Erving has the distinction of being the last Franklin County town to be incorporated, which occurred in 1838. Physical boundaries are the Millers and Connecticut Rivers and the Towns of Northfield, Warwick and Orange. We are bisected by two major routes - Route 2, which is located on our southern boundary and Route 63, which is located on our western boundary. The town is 14.39 square miles in area with a population of approximately 1,800.
- Erving State Forest, features Laurel Lake, which is open for swimming, fishing, and boating. The administration building is on Route 2A near Wendell Depot. Laurel Lake can be reached from Route 2A on Wendell Depot Road or from the center of Erving on North Street. Call 978-544-3939 for further information.
- French King Bridge, along Route 2, is 750 feet long and 140 feet above the Connecticut River, connecting Erving with Gill. It offers a spectacular view of the river valley to the north and south and is a popular tourist stop during foliage season. The famous French King Rock, where French explorers claimed the territiory for their king in the 17th century, is usually visible north of the bridge. The iron bridge was constructed in 1932.
- Erving Castle, on Hermit Mountain, ws the cave/homesite of a well-liked hermit, John Smith, an actor from Scotland. For nearly 30 years he resided with his many cats in a primitive, hand-built wooden shack near the cave. A short distance off Route 2.
Erving was the last of Franklin County's 26 towns to be incorporated, having been officially established in 1838. It is named after John Erving of Boston, who was one of the most successful merchants in America.
John Erving's purchase of 11,016 acres of Province, Massachusetts Bay Land in 1751, makes up much of the current town. He also purchased other land that became parts of the towns of Wendell, New Salem and Orange.
The town also consists of Clesson Grant, also know as Field Farm, Quincy Grant and Hacks Grant. The Clesson Grant was made to a garrison soldier form Deerfield named Joseph Clesson and was on of the first areas of town to be inhabited. The Quincy Grant was made to Col. John Quincy, whose granddaughter was the president of John Quincy Adams, who owned a piece of the property until 1825. The Hacks Grant was a source of controversy. It was annexed by Northfield in 1772, then taken back by Erving in 1860, which caused a long and acrimonious battle.
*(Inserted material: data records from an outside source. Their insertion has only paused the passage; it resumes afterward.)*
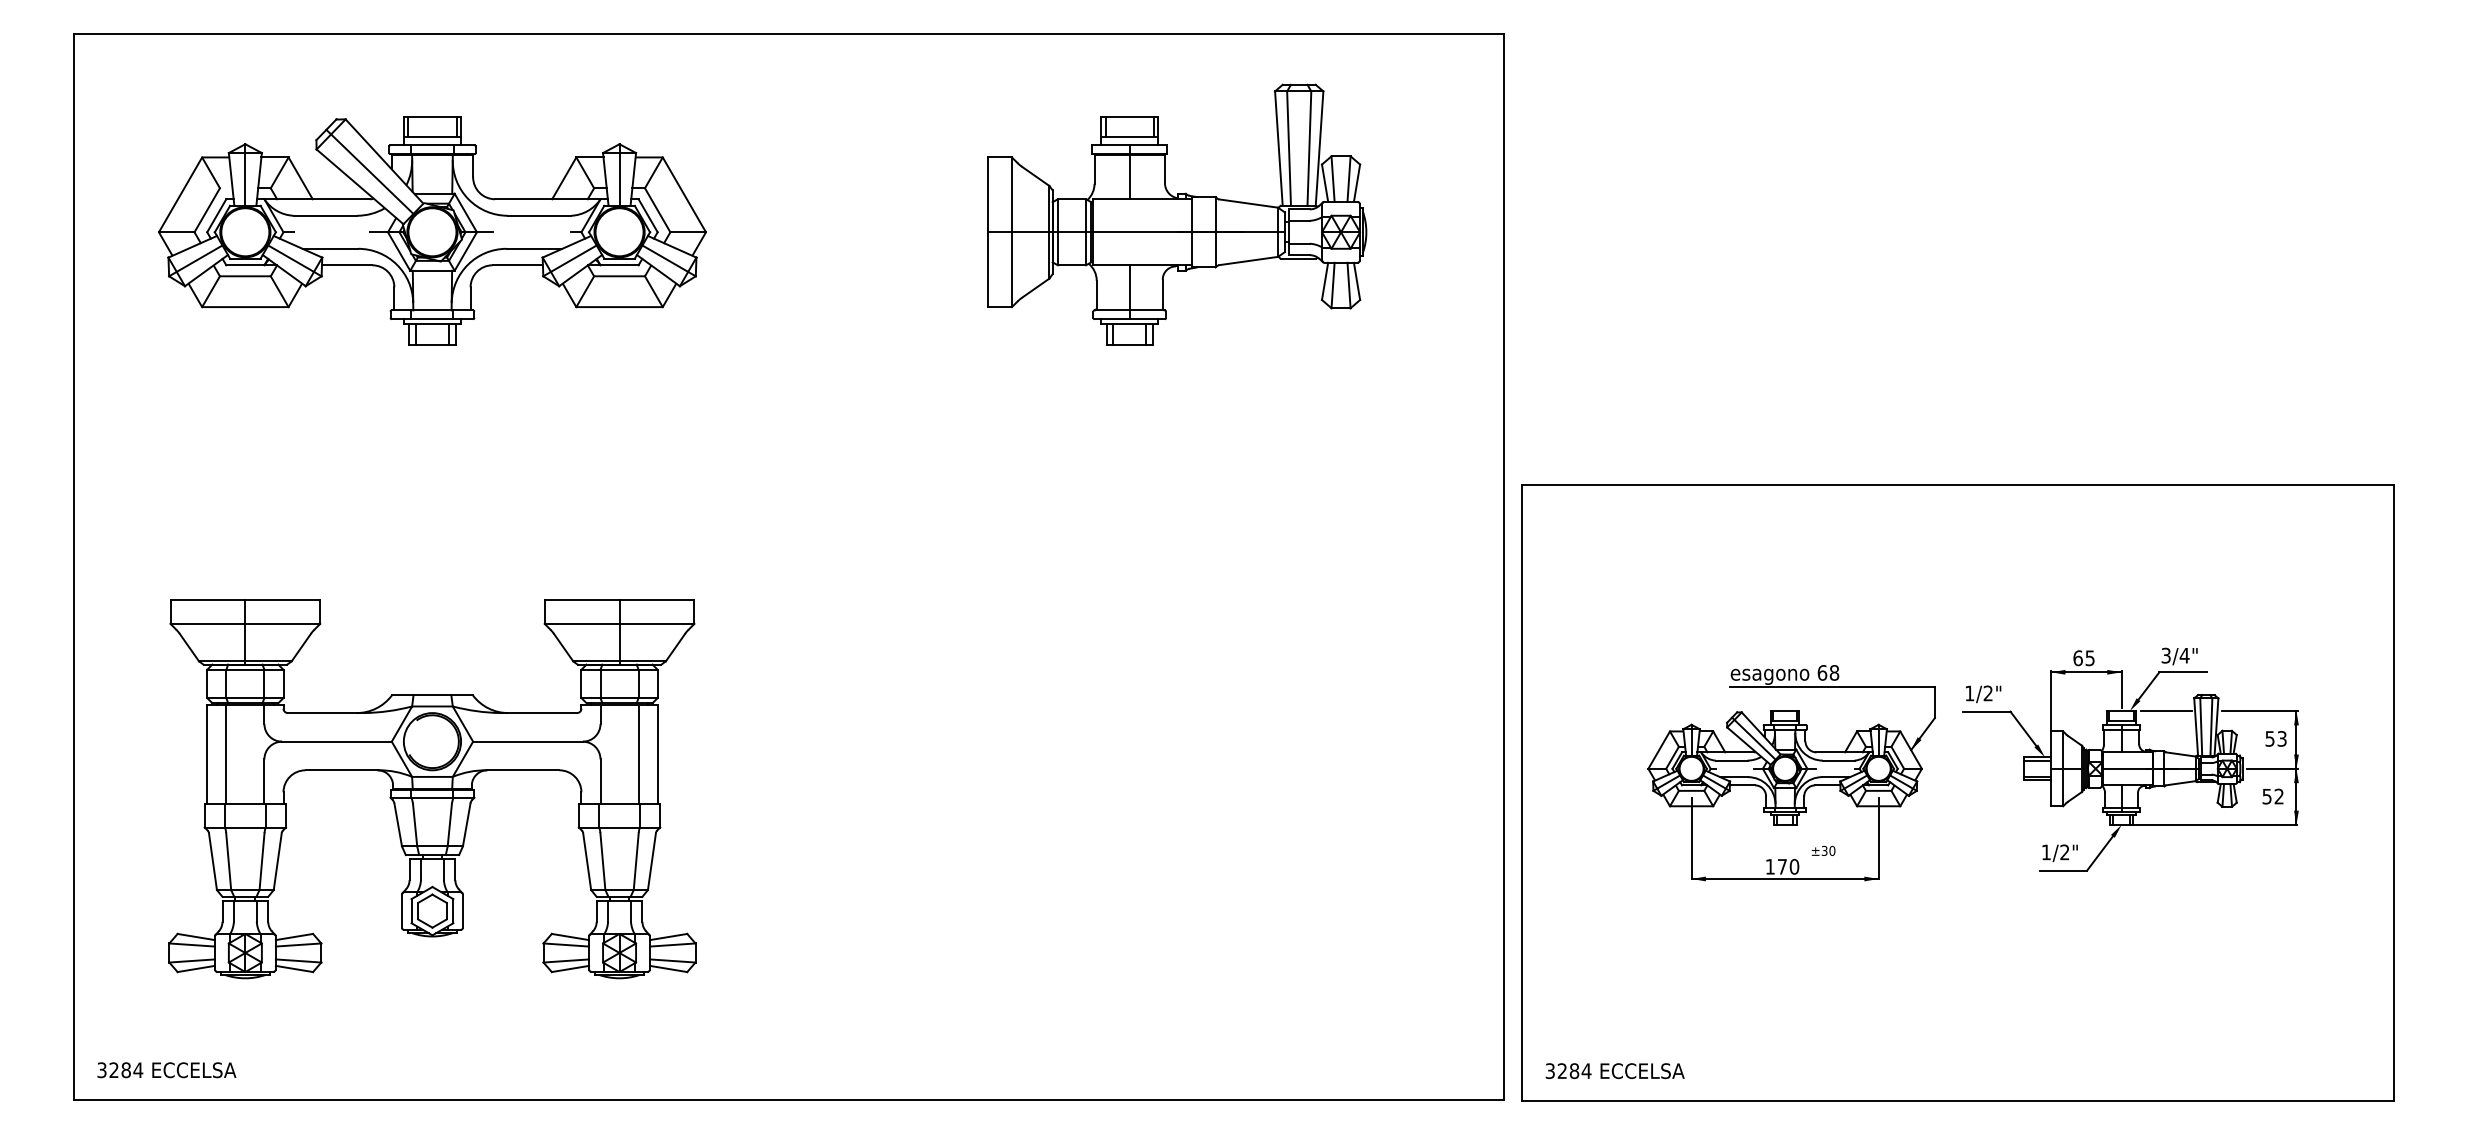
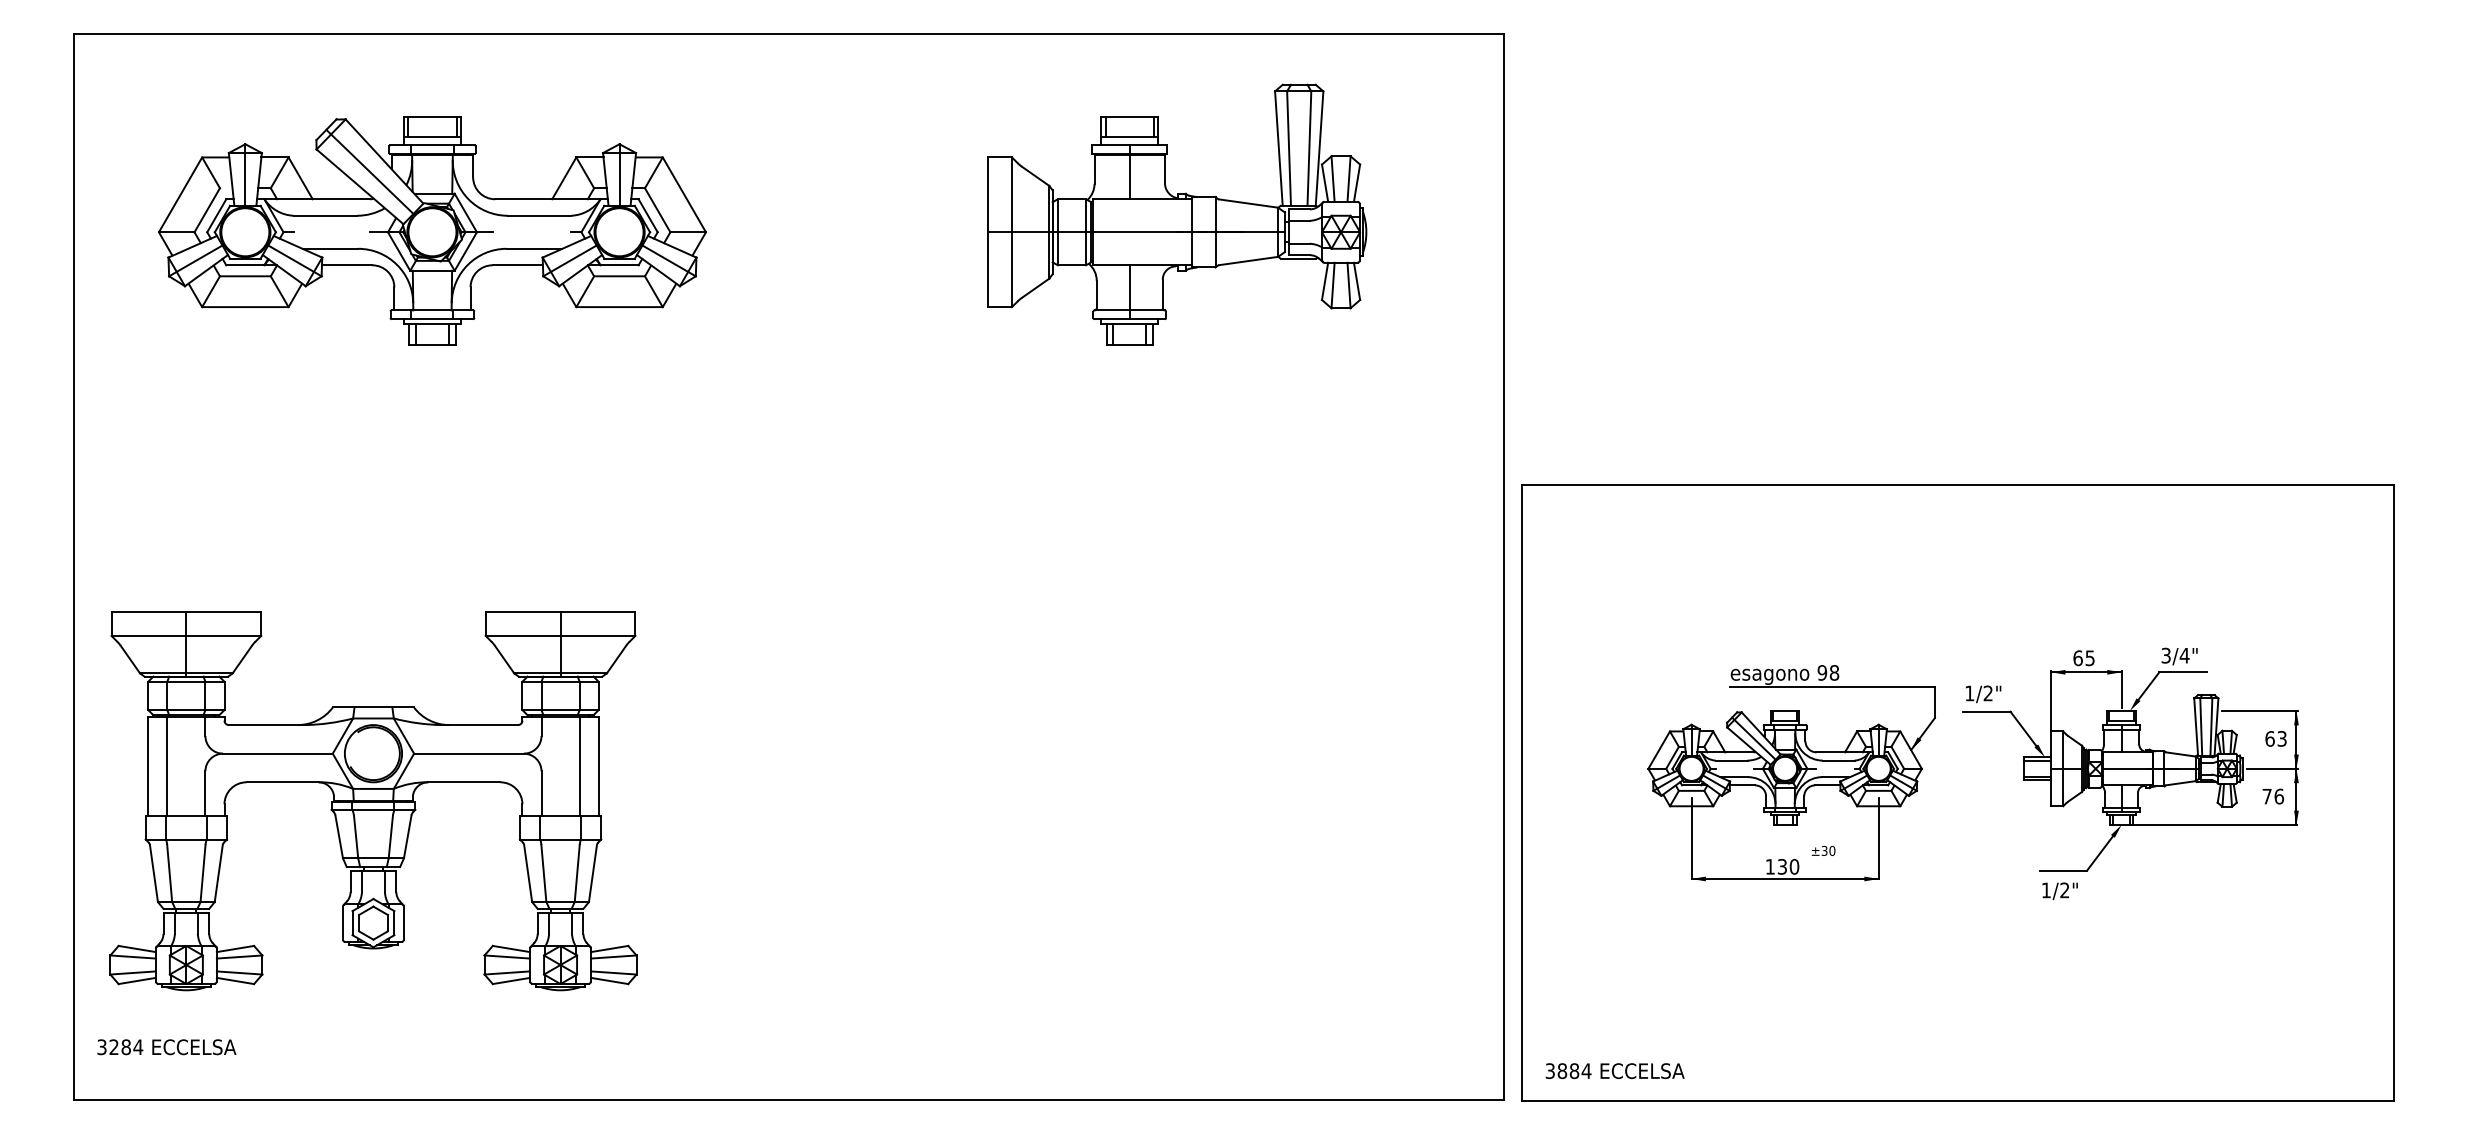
text at (1822, 672): 68 -> 98
line at (2166, 711): present -> none
text at (2269, 738): 53 -> 63
part at (432, 789) position: (432, 789) -> (373, 801)
text at (2273, 796): 52 -> 76
text at (2059, 852) position: (2059, 852) -> (2059, 890)
text at (1781, 866): 170 -> 130
text at (166, 1070) position: (166, 1070) -> (166, 1047)
text at (1562, 1071): 3284 -> 3884
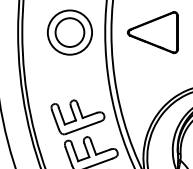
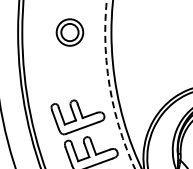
part at (69, 32) size: 46x47 px -> 30x29 px
part at (152, 32): present -> none
arc at (109, 86): solid -> dashed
The opposition was led by Samuel Holton, whose family owned the property and preferred to remain residents of Northfield, where they had been among the first settlers.
Erving consists of three villages: Erving Center, Farley and Millers Falls, which is also called Ervingside. The portion of Millers Falls lying south of the Millers River is part of Montague. The Ervingside section is best known as a longtime site of the former Millers Falls Company, which produced tools.
Farley was created when D.E. and J.B. Farley and George Monroe came to the area in 1881, bought land on both sides of the Millers River, and built a dam and a pulp factory, which also produce mittens. The industrialists were responsible for building the houses on Maple Street for workers.
Erving's abundance of timber and water power resulted in the production of many wood and wood-based products. The town is still the site of Erving Paper Mill. The Northfield Mountain Pumped Storage Hydroelectric Station, which straddles the town line into Northfield, was built in mid-1960s.